AFRICANGLOBE – When Portuguese explorers first arrived on the east African coast at the turn of the 16th century, an anonymous recorder on the voyage of Pedro Alvares Cabral noted of Kilwa (off the coast of present-day Tanzania): “This island is small, near the mainland, and is a beautiful country. The houses are high like those of Spain. In this land there are rich merchants, and there is much gold and silver and amber and musks and pearls. Those of the land wear clothes of fine cotton and of silk and many fine things and they are Black men.”
The “Africa rising” story of booming economies and growing middle classes is important in correcting the global perception of Africa, for Africa has not always been in decline. The 500 years after the European arrival in Africa saw an increasing integration of Africa into the global economy, but often on terms which worked against Africa’s interests: the slave trade through the end of the 19th century, then European colonial rule to the 1960s. The challenge of development has been the story since, as Africa struggled with the legacies of colonial rule, its marginal share of global trade, and corrupt and dictatorial leadership propped up by the West.
In the first decade of the 21st century, the tide seemed to have turned: six of the 10 fastest growing economies in the world were in Africa: Mozambique, Rwanda, Angola, Nigeria, Chad and Ethiopia.
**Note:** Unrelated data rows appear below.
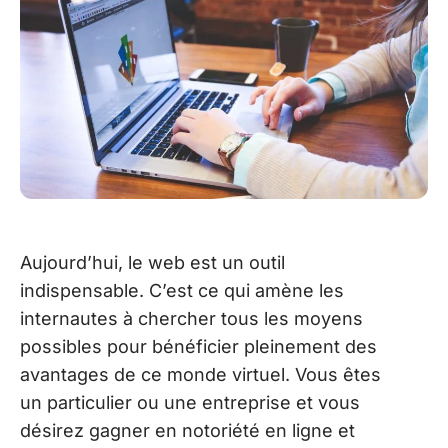
Aujourd’hui, le web est un outil
indispensable. C’est ce qui amène les
internautes à chercher tous les moyens
possibles pour bénéficier pleinement des
avantages de ce monde virtuel. Vous êtes
un particulier ou une entreprise et vous
désirez gagner en notoriété en ligne et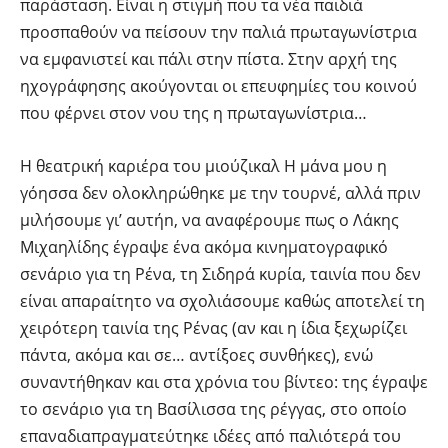
παράσταση. Είναι η στιγμή που τα νέα παιδιά
προσπαθούν να πείσουν την παλιά πρωταγωνίστρια
να εμφανιστεί και πάλι στην πίστα. Στην αρχή της
ηχογράφησης ακούγονται οι επευφημίες του κοινού
που φέρνει στον νου της η πρωταγωνίστρια…
Η θεατρική καριέρα του μιούζικαλ Η μάνα μου η
γόησσα δεν ολοκληρώθηκε με την τουρνέ, αλλά πριν
μιλήσουμε γι’ αυτήn, να αναφέρουμε πως ο Λάκης
Μιχαηλίδης έγραψε ένα ακόμα κινηματογραφικό
σενάριο για τη Ρένα, τη Σιδηρά κυρία, ταινία που δεν
είναι απαραίτητο να σχολιάσουμε καθώς αποτελεί τη
χειρότερη ταινία της Ρένας (αν και η ίδια ξεχωρίζει
πάντα, ακόμα και σε… αντίξοες συνθήκες), ενώ
συναντήθηκαν και στα χρόνια του βίντεο: της έγραψε
το σενάριο για τη Βασίλισσα της ρέγγας, στο οποίο
επαναδιαπραγματεύτηκε ιδέες από παλιότερά του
While some benefited from the rising oil price, Mozambique’s oil production was yet to come on line, and Rwanda and Ethiopia are not oil producers.
As a region, Africa grew at an average of 5% during the first 15 years of the new millennium, a sharp departure from the 1980s, which went down in history as Africa’s lost decade. The Economist once called Africa the “hopeless continent”. In its “Africa Rising” cover story in March 2013, the same magazine predicted that the average African economy will outpace its Asian counterpart.
This pendulum swing has been as refreshing as it has been uplifting for a continent that had misery and destitution as its key tropes. However, it is also true that poverty has remained widespread. Between 1990 and 2010 the number of people in poverty increased from 289 million to more than 413 million, compromising the prospects of meeting the first millennium development goal, of eradicating extreme poverty.
And the sharp decline in global prices for commodities such as oil and copper since last year have raised major challenges, especially in major oil-exporting countries such Angola and Nigeria where oil accounts for more than 90% of export earnings. Today Africa’s share of global trade remains less than 3%.
The revolution in the worldwide web, social media, and the proliferation of mobile phones are accelerating the pace of Africa’s economic development. Mobile telephony has already unleashed innovation in banking across the continent. Still, the Africa rising narrative is complex, as it extends beyond economics.
The 1980s and 1990s saw a brain drain from Africa, as academics and professionals relocated to the West. The focus has now shifted to brain circulation, with the rise of African trans-nationals and schemes that allow Africans living outside the continent to contribute to its development. . The strengthening of institutions that produce knowledge is central to Africa’s future.
We see glimpses of a confident Africa in how young people engage with western and diasporic influences. Ghana’s hiplife music, for example, represents the indigenisation of American hip-hop. Youth activism continues to play a key role in the democratisation process that is sweeping through Africa.
Their embrace of social media signals a new energy that is finding expression in the creative arts and popular culture. But the frustration of social aspirations is also evident in the thousands of Africans who attempt the perilous Mediterranean journey to Europe, convinced that a brighter future lies beyond the continent.
The rise of a prosperous Africa will ultimately be based on the emergence of an assured African, confident in knowledge and identity, at home in Africa and the world at large. It was this spirit that surprised the Portuguese visitors to Kilwa in 1500.
Two centuries earlier, the Muslim king of Mali, Mansa Musa, made a pilgrimage to Mecca in 1324 with a stop in Cairo. The Arab historian Chihab al-Umari, who visited Cairo 12 years later, wrote that Mansa Musa “left no emir or holder of a royal office without a gift or load of gold, he and his company gave out so much gold that they depressed its value in Egypt and caused its price to fall”. This was at a time when two-thirds of the world’s supply of gold came from west Africa. Mansa Musa’s extravagance brought Mali to the attention of the world and Mali would appear on the map of the world drawn by Angelino Dulcert of Majorca in 1339 and on subsequent maps. There was a time when the economic actions of Africa’s rulers had worldwide consequences.
Africa is rich in natural resources. Africa’s knowledge base is expanding. Africa could still ultimately reclaim the position it occupied when the Portuguese explorers first arrived. But that story will be told not only in national income statistics. It is also a story of Africa’s cultural renaissance and the inevitable birth of a new African personality.